Author: Charles I (King of England)
Publisher:
Published: 1737
Total Pages: 72
ISBN-13:
DOWNLOAD EBOOKAuthor: Matthew Jenkinson
Publisher: Oxford University Press
Published: 2019-06-13
Total Pages: 273
ISBN-13: 0192552570
DOWNLOAD EBOOKWhen the British monarchy was restored in 1660, King Charles II was faced with the conundrum of what to with those who had been involved in the execution of his father eleven years earlier. Facing a grisly fate at the gallows, some of the men who had signed Charles I's death warrant fled to America. Charles I's Killers in America traces the gripping story of two of these men-Edward Whalley and William Goffe-and their lives in America, from their welcome in New England until their deaths there. With fascinating insights into the governance of the American colonies in the seventeenth century, and how a network of colonists protected the regicides, Matthew Jenkinson overturns the enduring theory that Charles II unrelentingly sought revenge for the murder of his father. Charles I's Killers in America also illuminates the regicides' afterlives, with conclusions that have far-reaching implications for our understanding of Anglo-American political and cultural relations. Novels, histories, poems, plays, paintings, and illustrations featuring the fugitives were created against the backdrop of America's revolutionary strides towards independence and its forging of a distinctive national identity. The history of the 'king-killers' was distorted and embellished as they were presented as folk heroes and early champions of liberty, protected by proto-revolutionaries fighting against English tyranny. Jenkinson rewrites this once-ubiquitous and misleading historical orthodoxy, to reveal a far more subtle and compelling picture of the regicides on the run.
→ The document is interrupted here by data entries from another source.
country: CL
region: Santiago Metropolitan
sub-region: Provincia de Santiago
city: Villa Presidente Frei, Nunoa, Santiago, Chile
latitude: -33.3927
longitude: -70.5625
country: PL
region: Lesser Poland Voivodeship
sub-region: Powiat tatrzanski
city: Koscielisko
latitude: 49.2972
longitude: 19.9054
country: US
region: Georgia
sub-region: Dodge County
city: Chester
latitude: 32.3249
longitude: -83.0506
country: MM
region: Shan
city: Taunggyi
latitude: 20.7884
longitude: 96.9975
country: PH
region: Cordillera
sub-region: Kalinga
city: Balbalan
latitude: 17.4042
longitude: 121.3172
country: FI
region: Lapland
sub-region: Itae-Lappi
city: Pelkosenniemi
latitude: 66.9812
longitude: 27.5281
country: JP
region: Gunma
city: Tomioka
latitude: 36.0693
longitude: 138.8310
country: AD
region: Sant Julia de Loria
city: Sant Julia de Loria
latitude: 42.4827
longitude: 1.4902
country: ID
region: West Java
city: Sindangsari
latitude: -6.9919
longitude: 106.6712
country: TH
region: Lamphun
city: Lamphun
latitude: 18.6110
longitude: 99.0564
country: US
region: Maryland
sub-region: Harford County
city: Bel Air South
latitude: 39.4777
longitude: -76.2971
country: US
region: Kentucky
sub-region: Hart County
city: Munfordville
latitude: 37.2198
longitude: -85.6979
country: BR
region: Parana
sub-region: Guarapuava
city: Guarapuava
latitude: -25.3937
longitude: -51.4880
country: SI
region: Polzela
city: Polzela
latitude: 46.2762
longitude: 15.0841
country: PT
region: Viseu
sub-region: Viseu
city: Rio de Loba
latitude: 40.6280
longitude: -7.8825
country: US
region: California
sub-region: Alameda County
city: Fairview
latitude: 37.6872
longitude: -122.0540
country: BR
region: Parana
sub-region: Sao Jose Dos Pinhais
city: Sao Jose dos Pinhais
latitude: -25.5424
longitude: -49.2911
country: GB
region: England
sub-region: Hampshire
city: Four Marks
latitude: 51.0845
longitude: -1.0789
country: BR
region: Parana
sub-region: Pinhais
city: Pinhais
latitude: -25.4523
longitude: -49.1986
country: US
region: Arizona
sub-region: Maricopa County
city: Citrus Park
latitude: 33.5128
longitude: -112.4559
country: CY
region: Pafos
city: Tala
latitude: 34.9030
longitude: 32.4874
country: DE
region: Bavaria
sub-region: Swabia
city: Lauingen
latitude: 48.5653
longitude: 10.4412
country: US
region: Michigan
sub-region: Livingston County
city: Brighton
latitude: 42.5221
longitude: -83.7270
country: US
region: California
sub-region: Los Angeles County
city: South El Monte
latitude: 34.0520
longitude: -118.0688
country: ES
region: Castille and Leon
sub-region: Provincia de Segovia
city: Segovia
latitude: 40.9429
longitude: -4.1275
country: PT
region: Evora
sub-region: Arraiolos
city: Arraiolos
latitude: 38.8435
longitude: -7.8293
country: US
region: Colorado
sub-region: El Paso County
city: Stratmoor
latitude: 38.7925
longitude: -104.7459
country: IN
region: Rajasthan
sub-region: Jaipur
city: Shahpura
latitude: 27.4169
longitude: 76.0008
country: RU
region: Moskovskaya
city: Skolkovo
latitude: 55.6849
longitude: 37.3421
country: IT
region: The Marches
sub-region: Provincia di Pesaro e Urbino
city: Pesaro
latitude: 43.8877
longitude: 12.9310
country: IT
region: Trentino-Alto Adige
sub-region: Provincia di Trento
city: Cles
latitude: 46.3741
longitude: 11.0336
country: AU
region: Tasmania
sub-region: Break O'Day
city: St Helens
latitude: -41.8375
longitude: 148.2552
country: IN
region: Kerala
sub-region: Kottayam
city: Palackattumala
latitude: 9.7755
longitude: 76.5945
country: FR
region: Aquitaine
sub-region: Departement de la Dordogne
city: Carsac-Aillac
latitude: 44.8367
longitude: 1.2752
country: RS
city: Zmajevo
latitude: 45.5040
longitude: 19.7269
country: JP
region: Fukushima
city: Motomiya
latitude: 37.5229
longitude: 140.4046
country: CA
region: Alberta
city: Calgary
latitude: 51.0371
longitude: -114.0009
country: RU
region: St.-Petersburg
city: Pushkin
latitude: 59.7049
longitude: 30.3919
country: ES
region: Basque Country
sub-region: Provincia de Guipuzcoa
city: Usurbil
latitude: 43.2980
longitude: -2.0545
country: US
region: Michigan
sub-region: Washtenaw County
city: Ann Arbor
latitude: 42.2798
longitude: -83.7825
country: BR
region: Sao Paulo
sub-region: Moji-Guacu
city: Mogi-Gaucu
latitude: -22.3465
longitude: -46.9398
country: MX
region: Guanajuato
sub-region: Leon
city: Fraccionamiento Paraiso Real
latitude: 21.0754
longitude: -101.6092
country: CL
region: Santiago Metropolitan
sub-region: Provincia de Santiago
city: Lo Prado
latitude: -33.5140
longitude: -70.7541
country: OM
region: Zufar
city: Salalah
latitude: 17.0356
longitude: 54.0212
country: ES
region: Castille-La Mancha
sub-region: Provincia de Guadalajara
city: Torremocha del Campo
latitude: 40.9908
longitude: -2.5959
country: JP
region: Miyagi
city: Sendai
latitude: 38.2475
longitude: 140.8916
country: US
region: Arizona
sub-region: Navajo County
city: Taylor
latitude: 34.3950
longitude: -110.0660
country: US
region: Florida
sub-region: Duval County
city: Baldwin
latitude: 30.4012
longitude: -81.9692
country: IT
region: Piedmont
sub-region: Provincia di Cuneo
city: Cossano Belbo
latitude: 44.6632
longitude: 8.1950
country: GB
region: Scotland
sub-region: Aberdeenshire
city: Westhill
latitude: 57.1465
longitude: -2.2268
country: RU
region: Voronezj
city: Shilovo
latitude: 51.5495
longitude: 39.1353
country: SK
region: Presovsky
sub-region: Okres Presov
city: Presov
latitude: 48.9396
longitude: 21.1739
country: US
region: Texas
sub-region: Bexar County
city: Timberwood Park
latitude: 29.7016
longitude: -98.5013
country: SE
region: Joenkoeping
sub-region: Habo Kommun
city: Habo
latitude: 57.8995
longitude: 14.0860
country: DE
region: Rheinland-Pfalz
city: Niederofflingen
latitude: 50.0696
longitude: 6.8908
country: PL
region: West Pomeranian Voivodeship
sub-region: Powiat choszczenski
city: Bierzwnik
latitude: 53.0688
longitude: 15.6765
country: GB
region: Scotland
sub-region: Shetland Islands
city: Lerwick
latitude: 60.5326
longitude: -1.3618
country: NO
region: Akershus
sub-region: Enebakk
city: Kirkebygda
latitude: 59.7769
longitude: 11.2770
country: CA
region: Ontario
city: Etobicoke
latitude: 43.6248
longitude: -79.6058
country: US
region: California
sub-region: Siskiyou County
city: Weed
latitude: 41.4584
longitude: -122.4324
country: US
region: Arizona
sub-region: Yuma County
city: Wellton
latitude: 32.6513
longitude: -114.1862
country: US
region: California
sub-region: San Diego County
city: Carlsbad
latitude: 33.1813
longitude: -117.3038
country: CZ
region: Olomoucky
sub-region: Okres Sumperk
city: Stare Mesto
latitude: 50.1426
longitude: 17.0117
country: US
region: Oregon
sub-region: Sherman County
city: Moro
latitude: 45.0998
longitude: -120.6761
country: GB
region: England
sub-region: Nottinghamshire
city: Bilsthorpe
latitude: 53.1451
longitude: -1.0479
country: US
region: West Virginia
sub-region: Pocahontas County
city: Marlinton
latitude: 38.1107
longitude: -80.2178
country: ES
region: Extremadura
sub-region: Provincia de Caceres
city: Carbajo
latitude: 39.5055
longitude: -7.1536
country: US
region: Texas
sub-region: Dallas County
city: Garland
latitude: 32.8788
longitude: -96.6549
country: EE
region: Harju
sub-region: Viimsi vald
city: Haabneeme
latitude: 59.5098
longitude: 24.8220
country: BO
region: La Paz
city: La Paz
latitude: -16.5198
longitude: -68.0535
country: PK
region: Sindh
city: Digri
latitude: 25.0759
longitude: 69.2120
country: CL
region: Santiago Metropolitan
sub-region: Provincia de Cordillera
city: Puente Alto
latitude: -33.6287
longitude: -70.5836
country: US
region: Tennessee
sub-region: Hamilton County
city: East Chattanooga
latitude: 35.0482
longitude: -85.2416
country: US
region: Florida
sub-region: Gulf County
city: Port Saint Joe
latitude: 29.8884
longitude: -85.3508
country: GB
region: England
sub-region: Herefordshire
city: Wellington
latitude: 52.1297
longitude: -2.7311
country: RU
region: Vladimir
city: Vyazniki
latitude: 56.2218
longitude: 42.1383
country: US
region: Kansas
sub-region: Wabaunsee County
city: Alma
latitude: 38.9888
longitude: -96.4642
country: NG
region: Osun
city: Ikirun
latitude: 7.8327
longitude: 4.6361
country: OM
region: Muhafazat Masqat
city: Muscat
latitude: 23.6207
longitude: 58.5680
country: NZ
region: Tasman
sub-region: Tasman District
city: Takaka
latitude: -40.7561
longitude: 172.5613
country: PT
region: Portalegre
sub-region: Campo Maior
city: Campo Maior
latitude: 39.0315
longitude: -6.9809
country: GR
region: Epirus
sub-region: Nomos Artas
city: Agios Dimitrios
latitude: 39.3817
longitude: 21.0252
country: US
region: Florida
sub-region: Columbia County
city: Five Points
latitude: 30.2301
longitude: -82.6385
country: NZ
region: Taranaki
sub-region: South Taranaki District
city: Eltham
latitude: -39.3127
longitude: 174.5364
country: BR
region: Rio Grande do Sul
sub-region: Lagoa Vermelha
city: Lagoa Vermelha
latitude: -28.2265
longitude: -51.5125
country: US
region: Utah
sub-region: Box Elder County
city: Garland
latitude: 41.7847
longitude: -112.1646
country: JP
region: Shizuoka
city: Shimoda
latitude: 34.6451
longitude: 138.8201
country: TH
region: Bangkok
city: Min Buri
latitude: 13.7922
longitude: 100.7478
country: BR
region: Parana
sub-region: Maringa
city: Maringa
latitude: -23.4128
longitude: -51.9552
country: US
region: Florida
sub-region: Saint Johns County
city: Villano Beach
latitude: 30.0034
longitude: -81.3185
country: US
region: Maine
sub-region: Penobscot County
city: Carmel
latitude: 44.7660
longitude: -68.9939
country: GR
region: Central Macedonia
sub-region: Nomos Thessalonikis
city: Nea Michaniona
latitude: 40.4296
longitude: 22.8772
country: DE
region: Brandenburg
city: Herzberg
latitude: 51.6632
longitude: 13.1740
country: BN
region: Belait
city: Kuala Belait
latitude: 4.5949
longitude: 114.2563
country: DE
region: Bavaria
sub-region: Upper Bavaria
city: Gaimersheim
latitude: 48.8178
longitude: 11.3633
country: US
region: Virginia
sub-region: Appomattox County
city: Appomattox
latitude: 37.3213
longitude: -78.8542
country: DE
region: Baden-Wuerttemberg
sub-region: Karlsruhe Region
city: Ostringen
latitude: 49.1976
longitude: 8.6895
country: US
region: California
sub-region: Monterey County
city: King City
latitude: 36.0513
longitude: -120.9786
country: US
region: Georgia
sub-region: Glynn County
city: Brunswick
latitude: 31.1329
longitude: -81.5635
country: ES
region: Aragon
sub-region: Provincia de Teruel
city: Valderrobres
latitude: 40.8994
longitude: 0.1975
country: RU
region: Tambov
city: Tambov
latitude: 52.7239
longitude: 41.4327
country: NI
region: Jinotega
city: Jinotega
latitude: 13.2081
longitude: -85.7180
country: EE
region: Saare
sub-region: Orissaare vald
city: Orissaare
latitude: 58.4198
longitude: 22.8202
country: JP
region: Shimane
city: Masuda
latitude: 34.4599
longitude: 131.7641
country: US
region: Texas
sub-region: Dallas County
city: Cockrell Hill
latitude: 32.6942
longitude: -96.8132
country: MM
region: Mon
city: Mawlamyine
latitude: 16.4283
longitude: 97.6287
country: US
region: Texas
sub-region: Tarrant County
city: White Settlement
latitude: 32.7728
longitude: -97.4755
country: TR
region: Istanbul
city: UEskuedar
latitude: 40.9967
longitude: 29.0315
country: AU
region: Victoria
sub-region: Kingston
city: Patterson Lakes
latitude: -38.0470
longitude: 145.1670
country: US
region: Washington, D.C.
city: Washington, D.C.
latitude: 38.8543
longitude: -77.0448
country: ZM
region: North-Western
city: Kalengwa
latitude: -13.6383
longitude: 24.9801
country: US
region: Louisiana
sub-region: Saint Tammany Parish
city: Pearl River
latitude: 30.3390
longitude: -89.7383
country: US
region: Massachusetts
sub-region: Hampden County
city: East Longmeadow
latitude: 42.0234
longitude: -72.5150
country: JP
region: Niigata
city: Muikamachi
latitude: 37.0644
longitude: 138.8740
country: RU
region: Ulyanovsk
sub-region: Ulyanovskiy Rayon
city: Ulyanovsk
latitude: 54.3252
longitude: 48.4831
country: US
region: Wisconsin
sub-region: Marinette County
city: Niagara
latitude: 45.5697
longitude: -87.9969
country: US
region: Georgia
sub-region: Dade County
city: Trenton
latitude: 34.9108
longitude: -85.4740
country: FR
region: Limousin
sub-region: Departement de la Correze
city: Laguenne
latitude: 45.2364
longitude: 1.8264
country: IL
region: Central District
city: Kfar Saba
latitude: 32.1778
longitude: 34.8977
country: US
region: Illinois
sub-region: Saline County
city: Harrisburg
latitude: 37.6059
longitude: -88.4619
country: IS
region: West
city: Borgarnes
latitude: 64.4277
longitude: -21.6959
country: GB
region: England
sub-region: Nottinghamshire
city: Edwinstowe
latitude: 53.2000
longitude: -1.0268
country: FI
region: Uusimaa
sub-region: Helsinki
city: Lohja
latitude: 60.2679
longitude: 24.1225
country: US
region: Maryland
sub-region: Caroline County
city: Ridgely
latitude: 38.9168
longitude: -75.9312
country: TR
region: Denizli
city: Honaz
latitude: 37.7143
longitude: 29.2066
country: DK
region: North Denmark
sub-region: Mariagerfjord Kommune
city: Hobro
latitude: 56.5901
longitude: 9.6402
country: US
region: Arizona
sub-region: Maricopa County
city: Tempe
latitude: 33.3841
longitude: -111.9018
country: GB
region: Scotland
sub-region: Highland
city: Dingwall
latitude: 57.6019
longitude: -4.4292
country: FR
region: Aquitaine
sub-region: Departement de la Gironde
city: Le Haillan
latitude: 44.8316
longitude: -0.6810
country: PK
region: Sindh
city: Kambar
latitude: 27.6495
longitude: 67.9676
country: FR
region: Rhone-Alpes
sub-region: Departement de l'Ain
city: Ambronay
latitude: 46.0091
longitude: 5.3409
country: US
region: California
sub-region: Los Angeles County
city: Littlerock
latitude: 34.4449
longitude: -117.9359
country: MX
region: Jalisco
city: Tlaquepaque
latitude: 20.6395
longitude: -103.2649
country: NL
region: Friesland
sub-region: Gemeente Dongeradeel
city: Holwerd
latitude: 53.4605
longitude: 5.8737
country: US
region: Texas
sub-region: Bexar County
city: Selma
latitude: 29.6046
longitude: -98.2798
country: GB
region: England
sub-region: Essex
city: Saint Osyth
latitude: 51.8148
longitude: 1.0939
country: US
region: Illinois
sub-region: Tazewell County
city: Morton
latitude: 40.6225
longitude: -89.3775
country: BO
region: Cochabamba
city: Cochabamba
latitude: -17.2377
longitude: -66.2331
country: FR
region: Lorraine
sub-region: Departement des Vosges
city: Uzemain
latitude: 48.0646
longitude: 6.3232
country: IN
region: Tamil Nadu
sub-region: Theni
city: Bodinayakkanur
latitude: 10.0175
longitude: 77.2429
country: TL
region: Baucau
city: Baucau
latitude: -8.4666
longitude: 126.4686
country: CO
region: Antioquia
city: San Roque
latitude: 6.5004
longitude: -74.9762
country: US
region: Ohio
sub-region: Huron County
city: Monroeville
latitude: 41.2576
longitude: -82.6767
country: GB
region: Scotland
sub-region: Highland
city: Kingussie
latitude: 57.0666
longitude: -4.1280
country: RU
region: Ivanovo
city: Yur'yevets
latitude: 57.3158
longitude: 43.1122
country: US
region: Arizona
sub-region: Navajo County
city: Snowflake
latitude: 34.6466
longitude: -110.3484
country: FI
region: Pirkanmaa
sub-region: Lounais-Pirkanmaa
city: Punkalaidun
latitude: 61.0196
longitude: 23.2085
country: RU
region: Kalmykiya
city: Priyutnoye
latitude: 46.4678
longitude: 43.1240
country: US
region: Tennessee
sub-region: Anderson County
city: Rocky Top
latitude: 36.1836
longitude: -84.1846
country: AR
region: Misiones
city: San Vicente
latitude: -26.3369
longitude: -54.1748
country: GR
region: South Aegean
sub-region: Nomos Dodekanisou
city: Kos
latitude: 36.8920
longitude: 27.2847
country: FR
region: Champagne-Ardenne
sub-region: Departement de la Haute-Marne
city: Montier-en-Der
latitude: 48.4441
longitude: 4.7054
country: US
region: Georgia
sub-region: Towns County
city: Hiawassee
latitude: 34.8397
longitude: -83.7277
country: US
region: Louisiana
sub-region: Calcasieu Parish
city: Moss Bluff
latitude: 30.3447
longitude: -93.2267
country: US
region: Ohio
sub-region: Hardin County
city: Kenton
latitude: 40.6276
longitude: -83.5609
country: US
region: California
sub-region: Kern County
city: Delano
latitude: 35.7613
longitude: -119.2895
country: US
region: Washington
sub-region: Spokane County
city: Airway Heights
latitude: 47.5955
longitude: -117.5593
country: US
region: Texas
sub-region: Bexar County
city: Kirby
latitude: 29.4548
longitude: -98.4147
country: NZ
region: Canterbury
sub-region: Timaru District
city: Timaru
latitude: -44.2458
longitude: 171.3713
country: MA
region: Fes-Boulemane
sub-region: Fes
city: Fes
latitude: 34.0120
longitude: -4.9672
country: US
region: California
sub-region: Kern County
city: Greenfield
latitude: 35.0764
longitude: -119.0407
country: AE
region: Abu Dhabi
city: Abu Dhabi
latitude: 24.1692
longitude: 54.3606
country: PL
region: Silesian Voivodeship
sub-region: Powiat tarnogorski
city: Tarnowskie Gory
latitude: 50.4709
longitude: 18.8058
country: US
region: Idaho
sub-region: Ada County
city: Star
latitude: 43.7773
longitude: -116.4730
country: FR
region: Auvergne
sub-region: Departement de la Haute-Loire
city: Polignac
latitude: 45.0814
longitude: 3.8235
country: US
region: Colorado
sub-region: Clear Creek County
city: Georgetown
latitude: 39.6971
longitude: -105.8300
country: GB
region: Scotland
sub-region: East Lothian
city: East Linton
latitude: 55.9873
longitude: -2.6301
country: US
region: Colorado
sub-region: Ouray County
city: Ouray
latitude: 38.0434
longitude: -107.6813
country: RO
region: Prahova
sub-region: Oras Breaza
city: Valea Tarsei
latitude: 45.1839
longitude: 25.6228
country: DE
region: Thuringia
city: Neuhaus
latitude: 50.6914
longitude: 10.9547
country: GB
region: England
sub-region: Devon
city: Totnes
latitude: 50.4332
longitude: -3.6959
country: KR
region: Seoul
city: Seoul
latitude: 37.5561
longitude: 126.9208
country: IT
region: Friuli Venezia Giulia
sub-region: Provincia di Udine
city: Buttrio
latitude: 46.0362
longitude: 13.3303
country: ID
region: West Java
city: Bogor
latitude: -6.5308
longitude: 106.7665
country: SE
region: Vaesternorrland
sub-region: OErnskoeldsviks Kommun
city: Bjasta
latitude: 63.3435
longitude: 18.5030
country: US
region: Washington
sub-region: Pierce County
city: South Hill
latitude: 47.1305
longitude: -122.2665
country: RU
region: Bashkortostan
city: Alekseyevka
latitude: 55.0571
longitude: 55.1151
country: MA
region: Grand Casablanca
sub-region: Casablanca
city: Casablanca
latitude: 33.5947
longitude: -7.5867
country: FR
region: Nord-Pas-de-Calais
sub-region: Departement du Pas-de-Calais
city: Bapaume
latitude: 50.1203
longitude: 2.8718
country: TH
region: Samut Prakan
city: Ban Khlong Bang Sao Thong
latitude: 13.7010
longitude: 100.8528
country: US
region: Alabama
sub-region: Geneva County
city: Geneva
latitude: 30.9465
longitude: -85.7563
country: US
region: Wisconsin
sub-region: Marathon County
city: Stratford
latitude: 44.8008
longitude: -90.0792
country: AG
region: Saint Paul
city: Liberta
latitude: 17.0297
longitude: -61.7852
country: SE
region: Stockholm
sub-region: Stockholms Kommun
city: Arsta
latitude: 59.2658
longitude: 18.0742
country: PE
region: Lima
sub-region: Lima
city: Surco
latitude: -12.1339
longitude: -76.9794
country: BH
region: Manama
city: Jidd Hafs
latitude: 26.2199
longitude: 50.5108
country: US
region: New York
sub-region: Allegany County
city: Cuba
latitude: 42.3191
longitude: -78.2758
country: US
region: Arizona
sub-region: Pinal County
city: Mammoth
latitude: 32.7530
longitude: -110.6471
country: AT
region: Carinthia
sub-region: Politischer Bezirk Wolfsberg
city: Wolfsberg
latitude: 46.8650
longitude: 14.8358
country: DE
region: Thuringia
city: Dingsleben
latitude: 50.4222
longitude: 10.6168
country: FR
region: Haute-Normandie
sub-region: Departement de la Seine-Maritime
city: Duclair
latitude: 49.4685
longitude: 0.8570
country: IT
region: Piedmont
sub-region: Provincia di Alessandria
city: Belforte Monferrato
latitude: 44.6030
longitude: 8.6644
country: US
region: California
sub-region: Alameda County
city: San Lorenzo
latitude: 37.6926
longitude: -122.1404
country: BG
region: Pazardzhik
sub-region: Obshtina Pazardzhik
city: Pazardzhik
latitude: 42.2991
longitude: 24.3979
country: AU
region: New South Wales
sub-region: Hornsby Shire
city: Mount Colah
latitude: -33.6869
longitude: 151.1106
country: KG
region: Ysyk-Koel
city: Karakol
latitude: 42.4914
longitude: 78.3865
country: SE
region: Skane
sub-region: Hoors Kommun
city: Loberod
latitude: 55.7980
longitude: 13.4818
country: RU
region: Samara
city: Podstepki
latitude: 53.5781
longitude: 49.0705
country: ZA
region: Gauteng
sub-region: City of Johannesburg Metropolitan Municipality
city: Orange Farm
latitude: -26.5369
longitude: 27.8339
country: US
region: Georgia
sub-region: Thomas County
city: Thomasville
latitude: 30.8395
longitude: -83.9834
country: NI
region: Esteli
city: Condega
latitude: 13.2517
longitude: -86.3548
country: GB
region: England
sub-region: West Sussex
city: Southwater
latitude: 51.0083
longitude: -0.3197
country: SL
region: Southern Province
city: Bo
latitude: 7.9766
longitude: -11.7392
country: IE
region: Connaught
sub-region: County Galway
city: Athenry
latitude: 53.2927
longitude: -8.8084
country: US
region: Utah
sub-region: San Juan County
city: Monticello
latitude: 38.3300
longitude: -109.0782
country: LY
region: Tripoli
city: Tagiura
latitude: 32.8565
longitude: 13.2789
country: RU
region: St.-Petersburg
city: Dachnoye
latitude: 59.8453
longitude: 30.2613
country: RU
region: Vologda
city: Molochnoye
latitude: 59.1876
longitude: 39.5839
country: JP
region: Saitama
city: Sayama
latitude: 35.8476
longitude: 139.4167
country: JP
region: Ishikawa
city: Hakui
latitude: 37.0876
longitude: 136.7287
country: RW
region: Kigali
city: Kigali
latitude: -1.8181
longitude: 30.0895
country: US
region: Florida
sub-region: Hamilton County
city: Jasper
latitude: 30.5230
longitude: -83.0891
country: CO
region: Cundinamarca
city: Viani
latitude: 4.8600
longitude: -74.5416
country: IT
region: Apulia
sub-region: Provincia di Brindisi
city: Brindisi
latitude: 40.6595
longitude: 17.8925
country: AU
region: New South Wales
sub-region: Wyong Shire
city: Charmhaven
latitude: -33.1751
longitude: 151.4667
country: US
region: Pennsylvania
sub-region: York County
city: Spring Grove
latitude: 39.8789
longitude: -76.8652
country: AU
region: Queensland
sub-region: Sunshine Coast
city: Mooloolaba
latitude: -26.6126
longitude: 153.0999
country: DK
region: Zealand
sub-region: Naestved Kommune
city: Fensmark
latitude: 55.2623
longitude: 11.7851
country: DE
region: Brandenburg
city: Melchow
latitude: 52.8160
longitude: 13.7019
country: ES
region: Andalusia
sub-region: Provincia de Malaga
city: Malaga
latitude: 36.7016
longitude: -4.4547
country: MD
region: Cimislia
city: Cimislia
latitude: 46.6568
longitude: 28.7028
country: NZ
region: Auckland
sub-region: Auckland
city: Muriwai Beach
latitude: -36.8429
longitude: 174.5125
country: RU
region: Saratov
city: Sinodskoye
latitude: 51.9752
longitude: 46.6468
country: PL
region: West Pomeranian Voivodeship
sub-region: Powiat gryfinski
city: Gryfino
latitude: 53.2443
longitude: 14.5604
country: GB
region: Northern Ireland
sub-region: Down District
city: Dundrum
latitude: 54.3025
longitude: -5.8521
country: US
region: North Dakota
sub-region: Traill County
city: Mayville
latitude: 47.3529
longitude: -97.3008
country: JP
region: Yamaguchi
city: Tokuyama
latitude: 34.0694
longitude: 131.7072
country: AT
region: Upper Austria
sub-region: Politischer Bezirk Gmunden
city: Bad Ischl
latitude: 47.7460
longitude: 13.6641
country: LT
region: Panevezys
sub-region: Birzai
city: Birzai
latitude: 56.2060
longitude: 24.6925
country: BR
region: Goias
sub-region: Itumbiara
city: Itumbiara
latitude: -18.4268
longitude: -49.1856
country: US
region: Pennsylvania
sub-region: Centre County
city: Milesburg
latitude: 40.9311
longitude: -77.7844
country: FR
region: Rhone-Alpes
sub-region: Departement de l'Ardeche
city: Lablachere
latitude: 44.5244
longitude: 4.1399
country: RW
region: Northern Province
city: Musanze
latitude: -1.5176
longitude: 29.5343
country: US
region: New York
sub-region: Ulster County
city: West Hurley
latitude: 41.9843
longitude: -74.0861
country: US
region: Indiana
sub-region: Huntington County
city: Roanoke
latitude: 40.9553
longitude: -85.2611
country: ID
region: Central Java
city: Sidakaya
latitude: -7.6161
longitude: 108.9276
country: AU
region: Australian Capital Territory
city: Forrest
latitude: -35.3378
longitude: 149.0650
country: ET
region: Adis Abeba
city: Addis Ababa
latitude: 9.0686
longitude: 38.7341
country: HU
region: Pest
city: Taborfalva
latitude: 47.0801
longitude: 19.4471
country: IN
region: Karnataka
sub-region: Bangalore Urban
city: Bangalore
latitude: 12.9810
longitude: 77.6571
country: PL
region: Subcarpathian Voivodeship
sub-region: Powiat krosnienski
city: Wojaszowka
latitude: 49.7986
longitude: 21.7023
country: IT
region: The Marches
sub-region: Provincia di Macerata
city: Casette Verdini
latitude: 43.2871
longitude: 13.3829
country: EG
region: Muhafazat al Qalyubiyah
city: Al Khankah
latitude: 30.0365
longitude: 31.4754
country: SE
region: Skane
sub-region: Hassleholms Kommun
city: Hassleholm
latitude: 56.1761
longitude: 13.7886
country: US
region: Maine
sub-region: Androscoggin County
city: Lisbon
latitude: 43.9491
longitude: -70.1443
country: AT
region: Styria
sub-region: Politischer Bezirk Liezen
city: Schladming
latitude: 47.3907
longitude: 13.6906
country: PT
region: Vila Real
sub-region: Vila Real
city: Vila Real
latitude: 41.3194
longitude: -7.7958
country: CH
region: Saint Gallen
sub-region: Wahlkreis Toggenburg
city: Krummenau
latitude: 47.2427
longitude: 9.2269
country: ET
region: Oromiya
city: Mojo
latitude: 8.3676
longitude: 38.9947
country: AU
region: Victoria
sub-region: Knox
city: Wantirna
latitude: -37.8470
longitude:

Author: Geoffrey Robertson
Publisher: Anchor
Published: 2008-12-10
Total Pages: 464
ISBN-13: 0307492257
DOWNLOAD EBOOKCharles I waged civil wars that cost one in ten Englishmen their lives. But in 1649 Parliament was hard put to find a lawyer with the skill and daring to prosecute a king who claimed to be above the law. In the end, they chose the radical lawyer John Cooke, whose Puritan conscience, political vision, and love of civil liberties gave him the courage to bring the king to trial. As a result, Charles I was beheaded, but eleven years later Cooke himself was arrested, tried, and executed at the hands of Charles II. Geoffrey Robertson, a renowned human rights lawyer, provides a vivid new reading of the tumultuous Civil War years, exposing long-hidden truths: that the king was guilty, that his execution was necessary to establish the sovereignty of Parliament, that the regicide trials were rigged and their victims should be seen as national heroes. Cooke’s trial of Charles I, the first trial of a head of state for waging war on his own people, became a forerunner of the trials of Augusto Pinochet, Slobodan Milosevic, and Saddam Hussein. The Tyrannicide Brief is a superb work of history that casts a revelatory light on some of the most important issues of our time.